First, let's write the function that will consume the downloaded content:

int ConsumeDownloadStream(BlockingDownloadContentStream blockingStream)
{
    var crc = new CRC32();

    try
    {
        while (!blockingStream.IsCompleted)
        {
            // Take out a segment from the downloaded
            if (blockingStream.TryTake(out var buffer))
            {
                try
                {
                    // In this case content processing is just calculating the CRC checksum of the data.
                    crc.SlurpBlock(buffer.Data, buffer.Offset, buffer.Count);
                }
                finally
                {
                    BufferPool.Release(buffer);
                }
            }
        }
    }
    finally
    {
        blockingStream.Dispose();
    }

    return crc.Crc32Result;
}

This function's logic is very similar what we wrote in the coroutine version's ParseContent:

until the download isn't completed
1. repeat the TryTake(out var buffer) call
  1. process the data
  2. release the buffer
and finally dispose the stream.

That's it!

Now, we just have to use it:

For threading we will use Task.Run and wait for its completion, so have to modify OnDownloadStarted too to add the async keyword
await the Task.Run call where we call ConsumeDownloadStream too

async void OnDownloadStarted(HTTPRequest req, HTTPResponse resp, DownloadContentStream stream)
{
    Debug.Log("Download Started");

    var crc = await Task.Run<int>(() => ConsumeDownloadStream(stream as BlockingDownloadContentStream));

    Debug.Log($"Download finished!

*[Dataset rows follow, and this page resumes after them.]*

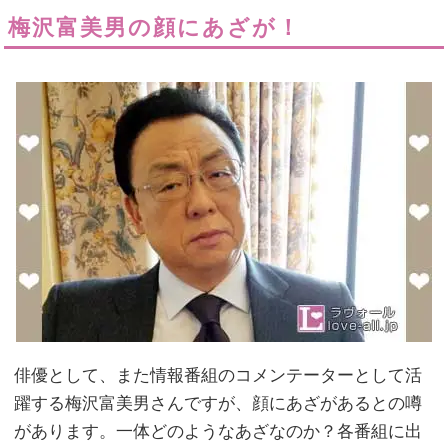
梅沢富美男の顔にあざが！
俳優として、また情報番組のコメンテーターとして活
躍する梅沢富美男さんですが、顔にあざがあるとの噂
があります。一体どのようなあざなのか？各番組に出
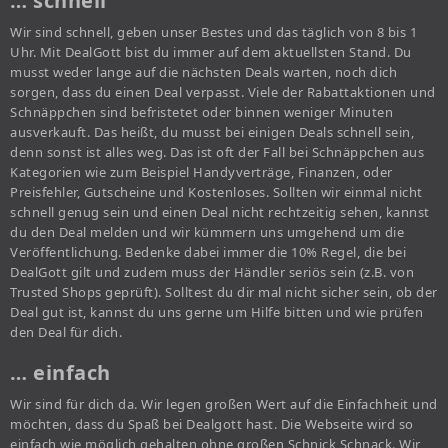
… schnell
Wir sind schnell, geben unser Bestes und das täglich von 8 bis 1
Uhr. Mit DealGott bist du immer auf dem aktuellsten Stand. Du
musst weder lange auf die nächsten Deals warten, noch dich
sorgen, dass du einen Deal verpasst. Viele der Rabattaktionen und
Schnäppchen sind befristetet oder binnen weniger Minuten
ausverkauft. Das heißt, du musst bei einigen Deals schnell sein,
denn sonst ist alles weg. Das ist oft der Fall bei Schnäppchen aus
Kategorien wie zum Beispiel Handyverträge, Finanzen, oder
Preisfehler, Gutscheine und Kostenloses. Sollten wir einmal nicht
schnell genug sein und einen Deal nicht rechtzeitig sehen, kannst
du den Deal melden und wir kümmern uns umgehend um die
Veröffentlichung. Bedenke dabei immer die 10% Regel, die bei
DealGott gilt und zudem muss der Händler seriös sein (z.B. von
Trusted Shops geprüft). Solltest du dir mal nicht sicher sein, ob der
Deal gut ist, kannst du uns gerne um Hilfe bitten und wie prüfen
den Deal für dich.
… einfach
Wir sind für dich da. Wir legen großen Wert auf die Einfachheit und
möchten, dass du Spaß bei Dealgott hast. Die Webseite wird so
einfach wie möglich gehalten ohne großen Schnick Schnack. Wir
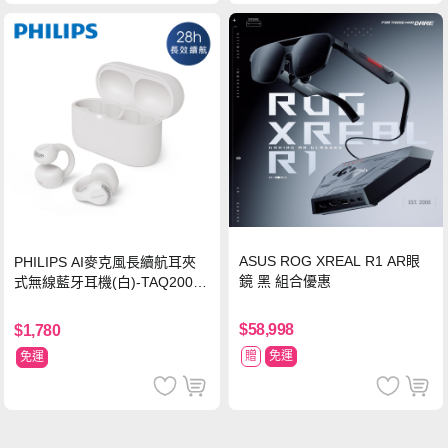
ASUS ROG XREAL R1 AR眼
PHILIPS AI麥克風長續航耳夾
鏡 黑 組合優惠
式無線藍牙耳機(白)-TAQ2000
WT
$58,998
$1,780
贈
免運
免運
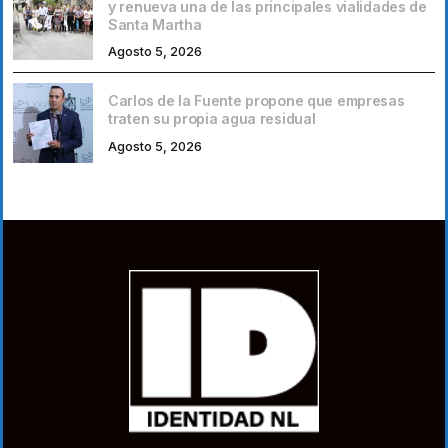
y renueva una de las principales vialidades de
Santa Martha
Agosto 5, 2026
Carlos de la Fuente propone que empresas
traten su propia agua residual
Agosto 5, 2026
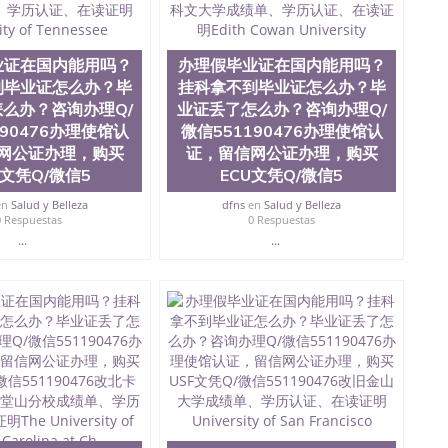
QQ微信551190476买国外文凭质量QQ微信551190476国
学文凭真制作QQ微信551190476办国外文凭可找工作QQ微
476办理国外毕业证价格QQ微信551190476国外编号查询QQ
51190476办国外可查文凭QQ微信551190476网上购买真
业证在国内能用吗？
办理假毕业证在国内能用吗？
机构QQ微信551190476 国外资格证书办理QQ微信
到毕业证怎么办？毕
挂科拿不到毕业证怎么办？毕
76海外文凭认证办理QQ微信551190476 圣何塞州立大学
么办？咨询办理Q/
业证丢了怎么办？咨询办理Q/
为“圣荷西州立大学”）成立于1857年，简称SJSU，是加州历史悠久的大
190476办理使馆认
微信551190476办理使馆认
市San Jose中心，占地154公顷。它是一所位于加利
网公证办理，购买
证，留信网公证办理，购买
业率，全美名列前茅的毕业薪资，浓厚的多元化学术氛
K文凭Q/微信5
ECU文凭Q/微信5
选为全美50强公立综合性大学，每年有来自世界各地的成
在世界上享有学术地位、声誉、实习机会和影响力的高等教
en
Salud y Belleza
dfns
en
Salud y Belleza
。其计算机系与会计系更是在当今美国大学教学排名中表
0 Respuestas
0 Respuestas
硅谷中心得到工作机会。许多硅谷公司甚至在学生大三和
...
...
大学系统(UC)，还是加州州立大学系统(CSU), 圣何
州立大学座落于硅谷(Silicon Valley), 于附近的旧
生三万人，超过134种学士学科和65个硕士学科，并有来
如计算机科学，电子工程学，工商管理学，艺术设计，和航
究所的商学课程也吸引了众多不同国家的专业人士前来研
息； 2、客户付定金下单； 3、公司确认到账转制作点做电
图确认好转成品部做成品； 6、成品做好拍照或者视频确认
L）。 三、真实网上可查的证明材料 1、教育部学历学位认
员证明（使馆认证），使馆网站真实存档可查。 3、留信网
、办理流程农业科学院、艺术与建筑学院、商学院、交流学
健康与人类发展学院、信息工程与科学学院、人文学院、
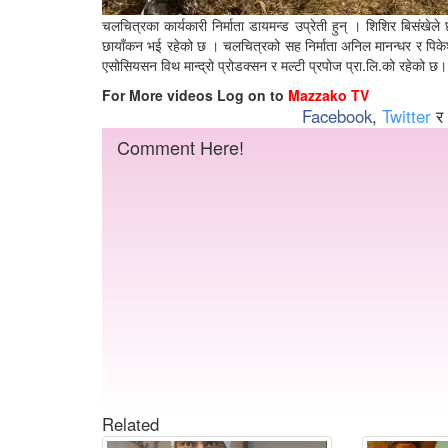
चलचित्रका कार्यकारी निर्माता डायमन्ड उप्रेती हुन् । शिशिर बिसंख
छायाँकन भई रहेको छ । चलचित्रको सह निर्माता अनिल मानन्धर र पिकेश मा
एसोसियसन विथ मान्द्रो प्रोडक्सन र मल्टी प्रपोज प्रा.लि.को रहेको छ।
For More videos Log on to
Mazzako TV
Facebook
,
Twitter
र
Comment Here!
Related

CRC: 0x{crc:X}");
}

`DownloadContentStream` lifecycle¶

The DownloadContentStream plays a crucial role in handling streamed downloads within the plugin. Understanding its lifecycle is essential for proper resource management and avoiding potential issues.

Default Behavior¶

By default, the DownloadContentStream is bound to the lifecycle of the associated request. When the request's callback is invoked, the stream is disposed of along with the request. However, complications can arise if the stream is still in use when the callback occurs.

Detachment Mechanism¶

To address this issue, the plugin employs a detachment mechanism. If a read operation is detected from outside the plugin, the stream becomes detached from the request. This detachment allows the stream's lifetime to extend beyond the request's callback, preventing premature disposal.

Manual Disposal¶

It's important to note that users are responsible for manually disposing of the DownloadContentStream once they have finished using it. Failure to do so can lead to resource leaks and unexpected behavior.

Best Practices¶

When working with DownloadContentStream, consider the following best practices:

Detachment Handling: If you anticipate using the stream beyond the request callback, ensure it becomes detached either by initiating a read operation (Read, TryTake) within the OnDownloadStarted callback or by setting DownloadContentStream's IsDetached property to true.
Manual Disposal: Always dispose the stream manually once you have finished using it to release any resources it holds. This can be done by calling the Dispose() method when you no longer need the stream.
Error Handling: Handle any exceptions that may occur during stream operations gracefully and call Dispose() to ensure proper cleanup.

Progress Tracking¶

No matter how DownloadStream is utilised or even used directly, progress tracking is an independent feature. Subscribing to progress events can be done by setting an event handler for DownloadSettings.OnDownloadProgress:

request.DownloadSettings.OnDownloadProgress += OnDownloadProgress;

void OnDownloadProgress(HTTPRequest req, long progress, long length)
    => Debug.Log($"{progress:N0}/{length:N0}");

The handler method receives the originating HTTPRequest itself, the number of bytes downloaded so far and the total length of the content being downloaded, or -1 if the length cannot be determined.